The Silence of a Proclaiming Tree – Trees in Lucy Tower, Lincoln Castle
The Lucy Tower is the stone Keep in the castle wall at the edge of the escarpment. You can enter the tower if you pay, however you get a clear view of it from within the castle grounds. It's this distancing that is of interest here – distance from the interior soundscape. And the remote silence of this historically turbulent site.
There is a lot of noise silenced here – battles, sieges, conflict, hangings. Even the massive trees you see growing out above the tower walls were recently under threat of being felled. The Keep's circular space encloses a morbid interior, the robust tree rises skyward growing tall nourished on bone and gore. Standing in the castle grounds you will hear nothing of this.
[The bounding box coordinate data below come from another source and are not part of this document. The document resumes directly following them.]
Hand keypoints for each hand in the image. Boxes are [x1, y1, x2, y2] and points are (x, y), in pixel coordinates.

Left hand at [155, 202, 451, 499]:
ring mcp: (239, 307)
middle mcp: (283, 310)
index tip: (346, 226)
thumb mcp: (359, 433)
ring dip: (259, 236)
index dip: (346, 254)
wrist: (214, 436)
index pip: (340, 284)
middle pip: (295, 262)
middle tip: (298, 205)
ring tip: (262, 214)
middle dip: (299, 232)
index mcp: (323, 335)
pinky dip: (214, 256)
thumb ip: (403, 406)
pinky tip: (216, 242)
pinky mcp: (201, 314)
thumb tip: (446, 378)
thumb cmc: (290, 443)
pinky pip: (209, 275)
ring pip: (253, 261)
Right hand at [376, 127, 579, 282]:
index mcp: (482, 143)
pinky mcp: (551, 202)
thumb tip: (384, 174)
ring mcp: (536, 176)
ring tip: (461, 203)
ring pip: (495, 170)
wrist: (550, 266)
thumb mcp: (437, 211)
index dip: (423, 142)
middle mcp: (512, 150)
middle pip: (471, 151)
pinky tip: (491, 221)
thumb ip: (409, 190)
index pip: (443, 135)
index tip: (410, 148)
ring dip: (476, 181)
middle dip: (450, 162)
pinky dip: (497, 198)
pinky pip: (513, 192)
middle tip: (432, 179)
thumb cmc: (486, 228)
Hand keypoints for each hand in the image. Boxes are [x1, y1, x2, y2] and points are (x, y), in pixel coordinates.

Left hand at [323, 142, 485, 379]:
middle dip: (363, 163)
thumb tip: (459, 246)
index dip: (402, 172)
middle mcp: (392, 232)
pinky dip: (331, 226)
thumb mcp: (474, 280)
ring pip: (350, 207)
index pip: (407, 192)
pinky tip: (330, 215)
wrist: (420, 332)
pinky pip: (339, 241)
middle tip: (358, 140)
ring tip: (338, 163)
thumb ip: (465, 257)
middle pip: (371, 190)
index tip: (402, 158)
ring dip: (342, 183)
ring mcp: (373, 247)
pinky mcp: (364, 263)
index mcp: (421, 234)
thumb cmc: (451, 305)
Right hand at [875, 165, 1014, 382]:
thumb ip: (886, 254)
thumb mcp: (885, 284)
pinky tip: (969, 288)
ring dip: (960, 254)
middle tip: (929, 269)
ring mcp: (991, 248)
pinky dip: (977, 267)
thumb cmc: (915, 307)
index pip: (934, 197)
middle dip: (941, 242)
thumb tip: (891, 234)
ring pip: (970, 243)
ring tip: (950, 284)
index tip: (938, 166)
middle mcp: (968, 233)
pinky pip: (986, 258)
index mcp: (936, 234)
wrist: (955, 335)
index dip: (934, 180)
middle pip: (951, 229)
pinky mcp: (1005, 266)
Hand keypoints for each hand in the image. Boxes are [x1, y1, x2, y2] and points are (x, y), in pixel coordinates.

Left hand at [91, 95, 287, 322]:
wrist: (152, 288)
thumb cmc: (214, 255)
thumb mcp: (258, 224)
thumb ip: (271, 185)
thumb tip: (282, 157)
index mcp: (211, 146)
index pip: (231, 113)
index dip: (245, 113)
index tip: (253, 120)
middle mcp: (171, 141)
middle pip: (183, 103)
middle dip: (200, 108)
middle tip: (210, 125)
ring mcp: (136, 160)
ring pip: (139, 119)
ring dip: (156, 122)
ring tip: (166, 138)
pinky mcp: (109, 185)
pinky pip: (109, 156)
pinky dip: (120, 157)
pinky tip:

The tower, originally one storey higher, was built on a motte in the late 12th century and named after Lucy of Bolingbroke. Nicolaa de la Haye, one of Britain's few women castle governors, holed up in the castle during the Battle of Lincoln, said to be a pivotal event in British history. Who speaks of it now?
In the early 19th century the space within the tower became a burial ground for numerous hanged convicts. Their silent utilitarian grave markers are harboured under the trees.
Can you hear the sound of this history? The arched entranceway seen from where you stand at this distance appears like a gaping mouth – a silent mouthpiece for the proclaiming tree.